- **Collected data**
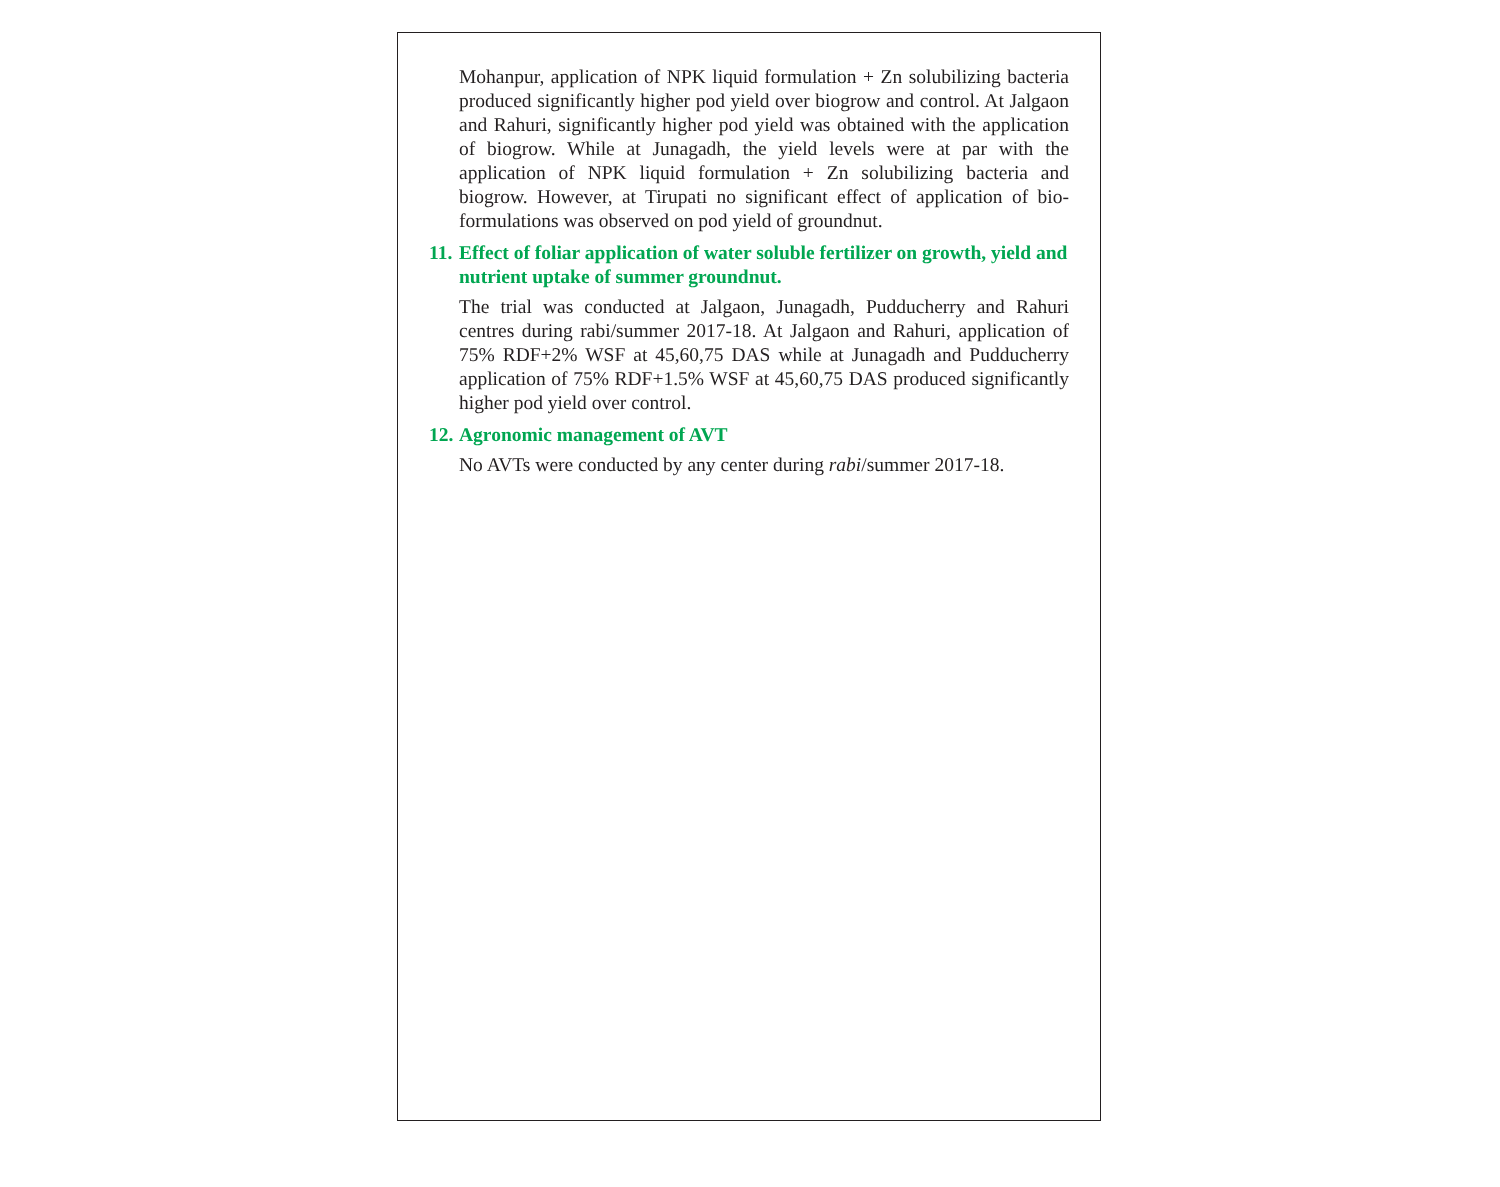Mohanpur, application of NPK liquid formulation + Zn solubilizing bacteria produced significantly higher pod yield over biogrow and control. At Jalgaon and Rahuri, significantly higher pod yield was obtained with the application of biogrow. While at Junagadh, the yield levels were at par with the application of NPK liquid formulation + Zn solubilizing bacteria and biogrow. However, at Tirupati no significant effect of application of bio-formulations was observed on pod yield of groundnut.
11. Effect of foliar application of water soluble fertilizer on growth, yield and nutrient uptake of summer groundnut.
The trial was conducted at Jalgaon, Junagadh, Pudducherry and Rahuri centres during rabi/summer 2017-18. At Jalgaon and Rahuri, application of 75% RDF+2% WSF at 45,60,75 DAS while at Junagadh and Pudducherry application of 75% RDF+1.5% WSF at 45,60,75 DAS produced significantly higher pod yield over control.
12. Agronomic management of AVT
No AVTs were conducted by any center during rabi/summer 2017-18.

- **Action item**
What's needed is a word-for-word copy of the lines from the one holding "11. Effect of" through the final line of the data.

- **Output**
11. Effect of foliar application of water soluble fertilizer on growth, yield and nutrient uptake of summer groundnut.
The trial was conducted at Jalgaon, Junagadh, Pudducherry and Rahuri centres during rabi/summer 2017-18. At Jalgaon and Rahuri, application of 75% RDF+2% WSF at 45,60,75 DAS while at Junagadh and Pudducherry application of 75% RDF+1.5% WSF at 45,60,75 DAS produced significantly higher pod yield over control.
12. Agronomic management of AVT
No AVTs were conducted by any center during rabi/summer 2017-18.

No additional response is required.